Pinus nigra encroachment at high altitude in the Central Apennines (Italy)

Category: Time:
Wednesday, April 30, 2014 - 12:00 to 13:00
Room: Speaker:
Alma Piermattei
Università Politecnica delle Marche
Malcolm Hughes
Calendar Status:

In the central Apennines the treeline is usually composed by Fagus sylvatica L. forests located between 1500-1800 m a.s.l., whereas on some other sites it is replaced by extensive black pine plantations to reduce slope-erosion. On one hand the upward shift of beech forests is a very slow or blocked process, on the other black pine natural expansion has been documented well above its altitudinal range of 800 - 1500 m a.s.l. This advancement, similar to a moving treeline, is a recent complex process controlled by synergic factors such as grazing pressure, climate, topography, seed availability, dispersion and germination efficiency.Our research is aimed: to analyze the population dynamics of Pinus nigra above the timberline, to detect possible patterns and trajectories of the new cohorts according to some environmental gradient and to discriminate the effect of local factors such as altitude, exposure, microhabitat, distance from timberline and seeds source on tree growth.We selected five areas above the current treeline to investigate the plant age, radial and height increment, health and crown shape indexes and habitat.

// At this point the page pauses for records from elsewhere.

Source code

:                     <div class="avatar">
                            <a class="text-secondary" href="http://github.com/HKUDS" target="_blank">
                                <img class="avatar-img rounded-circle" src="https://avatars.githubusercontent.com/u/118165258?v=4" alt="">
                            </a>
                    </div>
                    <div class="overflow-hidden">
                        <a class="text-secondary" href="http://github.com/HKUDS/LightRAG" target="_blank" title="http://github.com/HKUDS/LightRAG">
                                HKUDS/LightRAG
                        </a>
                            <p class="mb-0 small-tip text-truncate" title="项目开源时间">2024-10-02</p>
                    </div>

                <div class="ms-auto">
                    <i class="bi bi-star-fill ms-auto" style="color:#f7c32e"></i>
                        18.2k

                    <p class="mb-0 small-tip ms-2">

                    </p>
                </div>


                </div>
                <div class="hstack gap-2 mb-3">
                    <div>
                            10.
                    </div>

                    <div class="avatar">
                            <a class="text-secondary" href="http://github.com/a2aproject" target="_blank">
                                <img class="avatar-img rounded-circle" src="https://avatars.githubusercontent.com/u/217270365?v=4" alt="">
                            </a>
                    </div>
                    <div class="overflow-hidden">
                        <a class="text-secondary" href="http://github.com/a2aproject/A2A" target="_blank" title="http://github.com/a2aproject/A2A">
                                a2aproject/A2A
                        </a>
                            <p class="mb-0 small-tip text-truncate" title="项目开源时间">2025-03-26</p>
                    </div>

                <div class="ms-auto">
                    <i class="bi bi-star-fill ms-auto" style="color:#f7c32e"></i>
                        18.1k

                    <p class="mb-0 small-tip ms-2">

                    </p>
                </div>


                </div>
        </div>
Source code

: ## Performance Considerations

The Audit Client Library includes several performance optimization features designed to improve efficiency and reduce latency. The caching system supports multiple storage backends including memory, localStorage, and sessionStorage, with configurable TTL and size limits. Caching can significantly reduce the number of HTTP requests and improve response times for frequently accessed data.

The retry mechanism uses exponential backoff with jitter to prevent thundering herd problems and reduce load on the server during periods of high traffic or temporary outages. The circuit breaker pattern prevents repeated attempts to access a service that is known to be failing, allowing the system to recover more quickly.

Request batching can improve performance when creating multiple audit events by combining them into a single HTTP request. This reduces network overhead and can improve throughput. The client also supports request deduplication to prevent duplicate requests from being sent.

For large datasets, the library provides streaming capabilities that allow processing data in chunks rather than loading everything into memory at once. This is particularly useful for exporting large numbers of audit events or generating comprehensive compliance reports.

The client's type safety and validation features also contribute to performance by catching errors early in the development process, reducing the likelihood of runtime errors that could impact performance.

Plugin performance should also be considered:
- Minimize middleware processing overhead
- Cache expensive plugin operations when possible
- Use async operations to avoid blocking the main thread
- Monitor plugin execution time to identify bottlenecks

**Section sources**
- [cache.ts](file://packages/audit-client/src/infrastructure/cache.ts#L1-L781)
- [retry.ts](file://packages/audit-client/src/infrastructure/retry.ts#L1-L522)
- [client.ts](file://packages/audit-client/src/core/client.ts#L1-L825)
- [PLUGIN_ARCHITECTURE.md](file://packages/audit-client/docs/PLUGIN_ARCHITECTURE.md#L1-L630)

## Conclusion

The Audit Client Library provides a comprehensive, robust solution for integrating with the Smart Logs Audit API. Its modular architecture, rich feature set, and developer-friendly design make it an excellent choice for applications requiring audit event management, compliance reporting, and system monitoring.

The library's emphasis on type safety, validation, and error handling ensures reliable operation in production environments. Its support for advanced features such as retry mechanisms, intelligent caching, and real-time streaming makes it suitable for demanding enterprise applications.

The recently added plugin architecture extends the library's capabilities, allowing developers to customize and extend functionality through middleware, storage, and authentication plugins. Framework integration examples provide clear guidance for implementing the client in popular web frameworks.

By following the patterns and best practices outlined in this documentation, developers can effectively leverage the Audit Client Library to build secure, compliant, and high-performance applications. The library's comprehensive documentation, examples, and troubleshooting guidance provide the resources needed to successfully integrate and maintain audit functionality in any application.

Basal cores were sampled to measurement ring width and age. Transverse sections for anatomical investigations were prepared to quantify tracheids diameter and cell wall thickness, wood anomalies within tree rings, such as intra-annual density fluctuations. Results showed that, despite the areas differ in slope, altitude and previous land use, the new trees had similar radial and height increment, comparable health and shape indexes. Furthermore the pines have similar temporal distribution: the upward shifting started 30-35 years ago and the maximum peaks was in the '90.Our results confirm the complexity of treeline dynamics, especially where the influence of geomorphology, climate and topography is blended with that of human disturbance, making the disentangling of their individual roles very difficult.